Trophimus of Arles

Saint Trophimus of Arles

Statue of Trophimus. Chapelle de Saint-Trophime, Buis-les-Baronnies.
Bishop
Died 3rd century
Venerated in Roman Catholic Church; Eastern Orthodox Church
Feast 29 December (Roman Catholic Church); 4 January (Eastern Orthodox Church)
Attributes bishop carrying his eyes; bishop having his eyes put out; bishop standing with lions[1]
Patronage against drought; Arles; children[1]

According to Catholic lore, Saint Trophimus of Arles (also called Trophime) was the first bishop of Arles, in today's southern France.

History

It was an early tradition of the Church[Note 1] that under the co-Emperors Decius and Herennius Etruscus (251 AD), Pope Fabian sent out seven bishops from Rome to Gaul, to preach the Gospel: Gatien to Tours, Trophimus to Arles, Paul to Narbonne, Saturninus to Toulouse, Denis to Paris, Austromoine to Clermont, and Martial to Limoges.

Gregory of Tours, apparently quoting from the Acta of St.

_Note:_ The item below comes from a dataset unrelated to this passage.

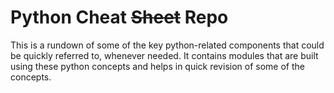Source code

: # Python Cheat ~~Sheet~~ Repo

This is a rundown of some of the key python-related components that could be quickly referred to, whenever needed. It contains modules that are built using these python concepts and helps in quick revision of some of the concepts.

Saturninus, says in effect that Trophimus arrived in Gaul with the first bishops of Tours, Paris, and other cities after the middle of 3rd century, in the consulate of Decius and Gratus.[2]

From the mid-fifth century[Note 2] local tradition has assimilated Trophimus of Arles with the Trophimus mentioned in the Acts of the Apostles as a companion of Saint Paul. The Martyrium romanum identifies him as the disciple of Paul, but the identification is spurious.[Note 3] Saint Trophîme, as he is in French, does not rate a biography in the Catholic Encyclopedia, but the church at Arles dedicated to him, built from the 12th century onwards over a third-century crypt, is one of the glorious monuments of Romanesque architecture and sculpture in Provence. In its cloister a corner figure in the north gallery, dated about 1180, represents Trophimus.[3]

Notes

  1. In 417 Pope Zosimus wrote letters to the bishops of Gaul, in favour of Patroclus, bishop of Arles. In one he mentions that the Holy See had sent Trophimus into Gaul, where he was the source of "true faith", which implicitly contrasts Trophimus with the Arianism current among the Goths in control of Arles at the time Zosimus was writing.
  2. The earliest conflation noted by Sabine Baring-Gould, The Lives of the Saints, sub 29 December, was in 450, when the official deputation from Arles reported to Pope Leo the Great that Trophimus had been sent out by Saint Peter.
  3. Compare Saint Denis of Paris, identified with St Denis the Areopagite.